Gun Rights Groups Ask Court For Injunction On New York Law
ALBANY, N.Y. (CBSNewYork/AP) -- Gun rights advocates asked a federal judge to block New York authorities from enforcing new bullet limits for magazines and a redefinition of assault weapons that cannot be legally bought or sold in the state.
The New York affiliate of the National Rifle Association, sportsmen's groups, firearms businesses and individual gun owners said the new statute is unconstitutional, because it prohibits citizens from keeping commonly used firearms for home defense and other lawful purposes.
They hope Judge William Skretny in Buffalo will hold a hearing within the next three weeks and then issue the preliminary injunction, attorney Brian Stapleton said Tuesday.
"Our members want it quick," he said. "People are upset about this."
Defending the state, Assistant Attorney General Benjamin Ahlstrom wrote in court papers that the claims have no merit.
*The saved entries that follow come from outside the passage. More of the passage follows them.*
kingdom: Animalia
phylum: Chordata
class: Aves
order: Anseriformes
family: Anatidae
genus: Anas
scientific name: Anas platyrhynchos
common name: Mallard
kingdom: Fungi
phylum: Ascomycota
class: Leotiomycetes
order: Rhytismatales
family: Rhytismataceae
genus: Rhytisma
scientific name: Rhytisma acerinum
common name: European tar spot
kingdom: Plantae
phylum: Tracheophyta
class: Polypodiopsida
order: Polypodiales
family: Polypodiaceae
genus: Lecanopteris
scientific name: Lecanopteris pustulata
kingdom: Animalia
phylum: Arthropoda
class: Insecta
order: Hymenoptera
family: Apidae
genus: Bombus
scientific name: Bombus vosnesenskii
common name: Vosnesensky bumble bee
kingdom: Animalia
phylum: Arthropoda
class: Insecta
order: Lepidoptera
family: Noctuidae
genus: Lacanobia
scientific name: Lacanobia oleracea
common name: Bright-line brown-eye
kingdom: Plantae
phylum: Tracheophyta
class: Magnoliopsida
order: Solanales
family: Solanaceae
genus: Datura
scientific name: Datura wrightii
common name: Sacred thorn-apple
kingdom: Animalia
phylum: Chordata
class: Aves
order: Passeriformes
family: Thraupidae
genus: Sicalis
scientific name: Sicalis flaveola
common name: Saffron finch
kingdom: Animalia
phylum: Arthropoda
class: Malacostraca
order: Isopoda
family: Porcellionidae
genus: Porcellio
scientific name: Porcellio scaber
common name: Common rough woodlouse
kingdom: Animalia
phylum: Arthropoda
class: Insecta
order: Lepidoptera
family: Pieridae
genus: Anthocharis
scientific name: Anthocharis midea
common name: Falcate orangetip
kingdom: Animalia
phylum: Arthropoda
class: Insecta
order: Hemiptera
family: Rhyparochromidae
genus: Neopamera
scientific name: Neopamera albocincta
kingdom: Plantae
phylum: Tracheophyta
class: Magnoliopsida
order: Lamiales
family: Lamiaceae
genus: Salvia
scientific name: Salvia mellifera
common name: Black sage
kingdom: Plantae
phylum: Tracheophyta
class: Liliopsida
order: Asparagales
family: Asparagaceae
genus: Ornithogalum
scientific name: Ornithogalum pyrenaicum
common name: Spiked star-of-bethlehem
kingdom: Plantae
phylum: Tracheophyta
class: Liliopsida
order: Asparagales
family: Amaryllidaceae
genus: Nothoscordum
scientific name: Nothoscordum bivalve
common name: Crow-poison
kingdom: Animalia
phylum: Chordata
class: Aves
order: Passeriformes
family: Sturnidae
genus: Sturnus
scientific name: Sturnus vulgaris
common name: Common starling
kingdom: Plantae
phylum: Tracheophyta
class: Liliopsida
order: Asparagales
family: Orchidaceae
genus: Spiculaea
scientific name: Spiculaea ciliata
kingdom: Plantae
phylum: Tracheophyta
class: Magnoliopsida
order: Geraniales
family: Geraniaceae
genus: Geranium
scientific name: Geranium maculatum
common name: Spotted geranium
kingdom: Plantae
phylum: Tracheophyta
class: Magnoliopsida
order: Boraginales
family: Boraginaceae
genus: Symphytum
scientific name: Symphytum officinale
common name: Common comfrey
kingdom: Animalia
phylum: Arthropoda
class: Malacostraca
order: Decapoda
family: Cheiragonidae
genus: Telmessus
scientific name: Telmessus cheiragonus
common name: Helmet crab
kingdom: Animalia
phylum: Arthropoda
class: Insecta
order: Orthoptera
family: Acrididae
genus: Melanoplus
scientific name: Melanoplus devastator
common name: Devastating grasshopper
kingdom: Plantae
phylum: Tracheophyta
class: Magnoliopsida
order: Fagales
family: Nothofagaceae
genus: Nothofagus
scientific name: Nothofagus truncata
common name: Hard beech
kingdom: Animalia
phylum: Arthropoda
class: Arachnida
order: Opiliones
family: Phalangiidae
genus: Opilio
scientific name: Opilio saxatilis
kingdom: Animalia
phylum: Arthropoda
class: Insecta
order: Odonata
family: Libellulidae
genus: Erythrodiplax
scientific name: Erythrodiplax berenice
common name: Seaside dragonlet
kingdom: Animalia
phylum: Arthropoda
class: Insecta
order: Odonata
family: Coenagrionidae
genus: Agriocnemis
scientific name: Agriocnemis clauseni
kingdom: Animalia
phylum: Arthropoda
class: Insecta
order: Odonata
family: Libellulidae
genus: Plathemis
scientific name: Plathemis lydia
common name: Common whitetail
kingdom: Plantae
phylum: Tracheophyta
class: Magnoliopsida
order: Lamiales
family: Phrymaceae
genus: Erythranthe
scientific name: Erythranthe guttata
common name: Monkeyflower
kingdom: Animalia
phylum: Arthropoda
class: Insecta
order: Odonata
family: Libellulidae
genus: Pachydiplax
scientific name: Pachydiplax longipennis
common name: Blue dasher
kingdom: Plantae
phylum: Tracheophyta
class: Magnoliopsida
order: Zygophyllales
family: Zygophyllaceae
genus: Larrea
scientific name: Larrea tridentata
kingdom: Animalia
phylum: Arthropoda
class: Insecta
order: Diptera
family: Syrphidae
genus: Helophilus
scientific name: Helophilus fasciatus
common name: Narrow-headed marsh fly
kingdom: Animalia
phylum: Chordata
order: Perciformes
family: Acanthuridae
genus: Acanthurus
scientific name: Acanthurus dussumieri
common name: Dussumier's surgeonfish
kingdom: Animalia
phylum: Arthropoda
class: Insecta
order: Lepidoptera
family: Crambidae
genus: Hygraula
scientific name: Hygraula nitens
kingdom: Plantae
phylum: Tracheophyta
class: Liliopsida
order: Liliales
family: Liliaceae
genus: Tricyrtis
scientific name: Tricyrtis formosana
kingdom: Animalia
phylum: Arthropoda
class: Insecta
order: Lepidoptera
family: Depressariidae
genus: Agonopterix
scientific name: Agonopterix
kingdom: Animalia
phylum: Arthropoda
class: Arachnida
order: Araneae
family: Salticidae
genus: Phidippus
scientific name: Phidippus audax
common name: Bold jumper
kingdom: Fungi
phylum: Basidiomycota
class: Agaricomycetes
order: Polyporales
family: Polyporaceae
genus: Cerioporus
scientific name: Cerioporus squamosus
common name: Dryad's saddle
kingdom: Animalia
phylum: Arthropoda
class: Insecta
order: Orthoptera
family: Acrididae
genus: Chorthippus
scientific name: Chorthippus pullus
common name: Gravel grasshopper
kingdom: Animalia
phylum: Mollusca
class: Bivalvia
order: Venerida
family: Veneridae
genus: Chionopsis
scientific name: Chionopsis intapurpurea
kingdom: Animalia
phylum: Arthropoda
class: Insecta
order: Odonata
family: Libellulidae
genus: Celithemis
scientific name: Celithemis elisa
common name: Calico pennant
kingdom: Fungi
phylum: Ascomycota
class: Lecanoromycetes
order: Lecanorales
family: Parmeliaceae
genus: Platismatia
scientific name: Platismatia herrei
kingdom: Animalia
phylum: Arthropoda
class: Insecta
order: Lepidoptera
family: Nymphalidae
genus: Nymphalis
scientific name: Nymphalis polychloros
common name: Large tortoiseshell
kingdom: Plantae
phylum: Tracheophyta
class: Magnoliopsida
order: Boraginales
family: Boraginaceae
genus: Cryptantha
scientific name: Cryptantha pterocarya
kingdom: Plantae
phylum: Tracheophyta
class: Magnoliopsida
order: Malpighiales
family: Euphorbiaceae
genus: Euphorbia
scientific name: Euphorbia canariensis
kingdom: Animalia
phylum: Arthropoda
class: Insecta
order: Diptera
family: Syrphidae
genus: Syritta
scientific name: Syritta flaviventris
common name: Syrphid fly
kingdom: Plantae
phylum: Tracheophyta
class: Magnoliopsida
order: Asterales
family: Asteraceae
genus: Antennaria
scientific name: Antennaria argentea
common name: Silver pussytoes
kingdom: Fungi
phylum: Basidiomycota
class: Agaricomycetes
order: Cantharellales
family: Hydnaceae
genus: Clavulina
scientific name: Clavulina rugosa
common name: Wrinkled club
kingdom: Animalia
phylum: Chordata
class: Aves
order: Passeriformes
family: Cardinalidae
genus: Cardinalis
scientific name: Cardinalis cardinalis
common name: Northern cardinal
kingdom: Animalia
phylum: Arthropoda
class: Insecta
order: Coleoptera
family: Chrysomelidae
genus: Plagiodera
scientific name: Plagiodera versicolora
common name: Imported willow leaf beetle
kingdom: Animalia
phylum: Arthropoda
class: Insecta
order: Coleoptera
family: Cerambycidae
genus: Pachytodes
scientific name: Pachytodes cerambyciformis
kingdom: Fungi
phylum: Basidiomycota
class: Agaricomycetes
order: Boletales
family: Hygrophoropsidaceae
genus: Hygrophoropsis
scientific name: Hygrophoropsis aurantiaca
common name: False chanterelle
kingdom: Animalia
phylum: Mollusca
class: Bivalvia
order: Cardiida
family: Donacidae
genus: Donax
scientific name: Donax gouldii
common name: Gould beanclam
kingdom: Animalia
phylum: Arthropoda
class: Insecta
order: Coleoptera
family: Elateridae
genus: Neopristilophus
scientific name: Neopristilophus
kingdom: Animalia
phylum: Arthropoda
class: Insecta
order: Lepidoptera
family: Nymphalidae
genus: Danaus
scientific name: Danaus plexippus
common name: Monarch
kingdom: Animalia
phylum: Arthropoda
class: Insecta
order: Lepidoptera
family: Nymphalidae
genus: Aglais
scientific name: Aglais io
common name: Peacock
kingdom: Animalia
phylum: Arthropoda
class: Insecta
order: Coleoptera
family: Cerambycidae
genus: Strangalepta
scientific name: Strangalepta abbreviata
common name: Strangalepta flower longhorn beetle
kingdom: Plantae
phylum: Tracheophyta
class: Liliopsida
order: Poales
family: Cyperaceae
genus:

He noted the motion was filed late Monday, three months after the law passed, undercutting any argument of "perceived imminent harm."
Ahlstrom asked for 60 days to respond to the injunction request, instead of an expedited schedule he said would deprive government lawyers of adequate time to submit papers "in defense of this landmark statute."
"The one-sided presentation proposed by plaintiffs is no orderly way to litigate important constitutional issues or to resolve a motion that seeks to enjoin duly enacted state legislation" Ahlstrom wrote.
New York's new gun restrictions, the first in the nation passed following December's massacre at a Connecticut elementary school, limit state gun owners to no more than seven bullets in magazines, except at competitions or firing ranges. That provision took effect Monday.
The preliminary injunction would stop its enforcement, as well as the provision banning all magazines with capacity for more than 10 bullets, including older magazines that had been grandfathered in under the previous law.
The toughest part of the new statute -- banning in-state sales of guns newly classified as assault weapons -- immediately took effect Jan. 15. The law says that a firearm can be classified as an assault weapon if it has a single military-style feature, such as a pistol grip on semi-automatic rifles with detachable magazines. Other listed features include a folding or thumbhole stock, bayonet mount, flash suppressor, or second protruding grip held by the non-trigger hand.
Under the law, New Yorkers who own such guns can keep them but must register them by April 15, 2014. That registration began Monday.
The preliminary motion also targets enforcement of that definition, arguing enforcement should be blocked because the groups' members would otherwise suffer "irreparable harm" and because they are likely to win the constitutional argument.
Cuomo pushed through the law, calling its provisions common sense responses to limit gun violence. It followed by one month the Connecticut shootings of 20 schoolchildren and six educators. Police said the troubled 20-year-old gunman used a semi-automatic rifle and 30-round magazines.